Shortcuts

Preparing Diving48

Introduction

@inproceedings{li2018resound,
  title={Resound: Towards action recognition without representation bias},
  author={Li, Yingwei and Li, Yi and Vasconcelos, Nuno},
  booktitle={Proceedings of the European Conference on Computer Vision (ECCV)},
  pages={513--528},
  year={2018}
}

For basic dataset information, you can refer to the official dataset website.

MIM supports downloading from OpenDataLab and preprocessing Diving48 dataset with one command line.

# install OpenXlab CLI tools
pip install -U openxlab
# log in OpenXLab
openxlab login
# download and preprocess by MIM
mim download mmaction2 --dataset diving48

Check Directory Structure

After the whole data process for Diving48 preparation, you will get the rawframes (RGB + Flow), videos and annotation files for Diving48.
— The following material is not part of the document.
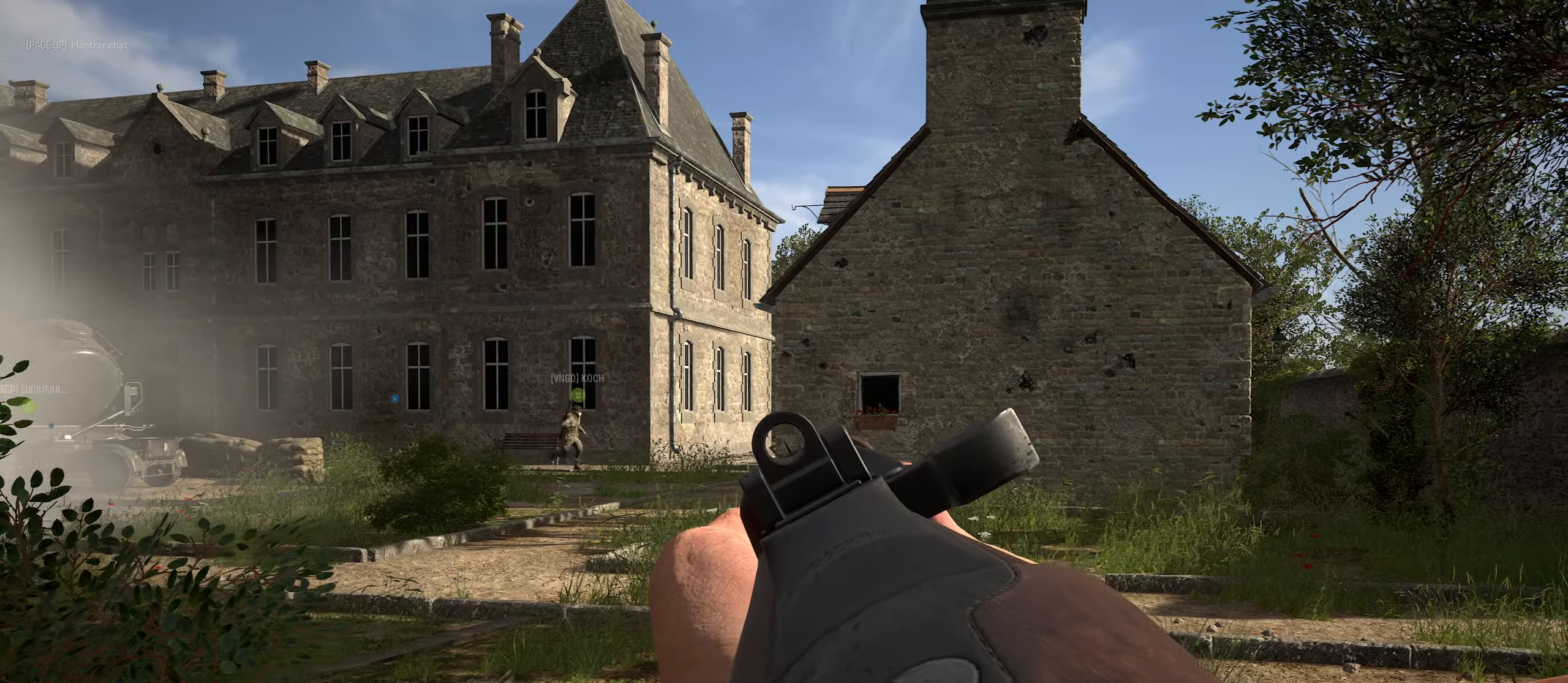
{"keys": ["a"], "mouse": ["right"], "mouse_move": "right", "events": []}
In the context of the whole project (for Diving48 only), the folder structure will look like:

mmaction2
├── mmaction
├── tools
├── configs
├── data
│   ├── diving48
│   │   ├── diving48_{train,val}_list_rawframes.txt
│   │   ├── diving48_{train,val}_list_videos.txt
│   │   ├── annotations (optinonal)
│   |   |   ├── Diving48_V2_train.json
│   |   |   ├── Diving48_V2_test.json
│   |   |   ├── Diving48_vocab.json
│   |   ├── videos
│   |   |   ├── _8Vy3dlHg2w_00000.mp4
│   |   |   ├── _8Vy3dlHg2w_00001.mp4
│   |   |   ├── ...
│   |   ├── rawframes (optional)
│   |   |   ├── 2x00lRzlTVQ_00000
│   |   |   |   ├── img_00001.jpg
│   |   |   |   ├── img_00002.jpg
│   |   |   |   ├── ...
│   |   |   |   ├── flow_x_00001.jpg
│   |   |   |   ├── flow_x_00002.jpg
│   |   |   |   ├── ...
│   |   |   |   ├── flow_y_00001.jpg
│   |   |   |   ├── flow_y_00002.jpg
│   |   |   |   ├── ...
│   |   |   ├── 2x00lRzlTVQ_00001
│   |   |   ├── ...

For training and evaluating on Diving48, please refer to Training and Test Tutorial.